Spider-Man: Far from Home
Gefühlt ist es gerade mal eine Woche her, seit ich “Avengers: Endgame” gesehen habe und nach einem dermaßen pompösen Feuerwerk an Action, Setpieces, Superhelden und ikonischen (letzten) Charaktermomenten habe ich mich gefragt, ob “Spider-Man: Far from Home” nicht von vornherein mit einem Handicap starten wird. Das Erbe von “Endgame” wiegt schwer auf den Schultern von Spidey und obendrauf hat dieser Film die Aufgabe, als Fortsetzung von dem beliebten ersten Teil “Homecoming” zu überzeugen. Ist “Far from Home” nun also ein starker zweiter Spider-Man-Film oder doch ein uninspirierter Aufguss , bei dem man sich das Kinoticket lieber spart?
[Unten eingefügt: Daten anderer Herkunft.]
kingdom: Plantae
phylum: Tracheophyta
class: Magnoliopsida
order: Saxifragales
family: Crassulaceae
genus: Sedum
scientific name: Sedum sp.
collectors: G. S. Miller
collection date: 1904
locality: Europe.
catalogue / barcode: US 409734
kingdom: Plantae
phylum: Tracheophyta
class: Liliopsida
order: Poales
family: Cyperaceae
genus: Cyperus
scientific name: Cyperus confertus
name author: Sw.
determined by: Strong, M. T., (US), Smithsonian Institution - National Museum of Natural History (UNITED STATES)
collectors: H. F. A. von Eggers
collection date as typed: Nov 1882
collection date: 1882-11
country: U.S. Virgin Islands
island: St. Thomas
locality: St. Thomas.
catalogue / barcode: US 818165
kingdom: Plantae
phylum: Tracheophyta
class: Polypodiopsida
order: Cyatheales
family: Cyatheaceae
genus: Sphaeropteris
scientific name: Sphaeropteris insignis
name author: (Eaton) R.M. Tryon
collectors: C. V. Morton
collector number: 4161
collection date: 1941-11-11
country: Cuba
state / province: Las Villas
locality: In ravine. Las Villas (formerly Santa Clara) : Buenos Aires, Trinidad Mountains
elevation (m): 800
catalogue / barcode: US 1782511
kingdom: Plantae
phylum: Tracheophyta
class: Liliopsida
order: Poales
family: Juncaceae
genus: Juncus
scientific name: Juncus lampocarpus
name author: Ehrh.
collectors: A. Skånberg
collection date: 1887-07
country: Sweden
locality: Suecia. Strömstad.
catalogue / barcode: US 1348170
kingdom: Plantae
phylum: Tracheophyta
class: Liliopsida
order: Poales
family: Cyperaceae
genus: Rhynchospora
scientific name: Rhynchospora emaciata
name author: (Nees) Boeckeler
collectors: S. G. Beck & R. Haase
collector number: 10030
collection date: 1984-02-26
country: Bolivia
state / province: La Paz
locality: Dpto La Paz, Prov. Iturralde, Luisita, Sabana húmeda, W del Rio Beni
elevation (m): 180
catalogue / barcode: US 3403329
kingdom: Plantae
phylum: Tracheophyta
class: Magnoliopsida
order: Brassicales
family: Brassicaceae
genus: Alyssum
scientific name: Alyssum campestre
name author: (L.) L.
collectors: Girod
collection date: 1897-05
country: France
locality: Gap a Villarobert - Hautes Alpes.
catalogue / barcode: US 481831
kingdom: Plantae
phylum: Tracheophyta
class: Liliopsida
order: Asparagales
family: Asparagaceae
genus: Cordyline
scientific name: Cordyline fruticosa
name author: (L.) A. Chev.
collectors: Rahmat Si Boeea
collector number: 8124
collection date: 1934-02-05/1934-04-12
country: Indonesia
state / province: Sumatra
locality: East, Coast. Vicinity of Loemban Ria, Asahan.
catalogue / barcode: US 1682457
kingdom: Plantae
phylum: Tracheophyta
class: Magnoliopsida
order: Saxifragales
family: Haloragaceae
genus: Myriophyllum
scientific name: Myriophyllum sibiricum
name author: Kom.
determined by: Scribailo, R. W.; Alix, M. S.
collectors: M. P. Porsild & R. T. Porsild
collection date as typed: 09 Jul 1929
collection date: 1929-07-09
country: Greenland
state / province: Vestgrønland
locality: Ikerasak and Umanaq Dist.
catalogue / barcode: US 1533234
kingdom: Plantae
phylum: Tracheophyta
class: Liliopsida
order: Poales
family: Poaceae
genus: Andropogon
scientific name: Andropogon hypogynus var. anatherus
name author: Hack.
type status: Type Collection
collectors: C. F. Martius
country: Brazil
Die Geschichte des “Homecoming”-Nachfolgers setzt einige Zeit nach den Ereignissen aus “Endgame” an. Peter Parker (Tom Holland) ist zurück auf der High School und versucht, ein normales Teenager-Leben zu führen. Zusammen mit Kumpel Ned (Jacob Batalon) werkelt er an einem Plan, wie er Michelle aka. MJ (Zendaya) für sich gewinnen und gleichzeitig ein paar ruhige Wochen abseits der Verpflichtungen als Superheld verbringen kann. So kommt Peter die anstehende Klassenfahrt nach Europa ganz recht. Doch dann ist da noch Nick Fury (Samuel L. Jackson), der Peter so gar keine Ferien gönnen will und ein neuer Superheld mit dem Namen Mysterio (Jake Gyllenhaal), der auf die Partnerschaft mit Spidey angewiesen ist. Statt Entspannung kommen auf Peter also erneut turbulente Zeiten zu.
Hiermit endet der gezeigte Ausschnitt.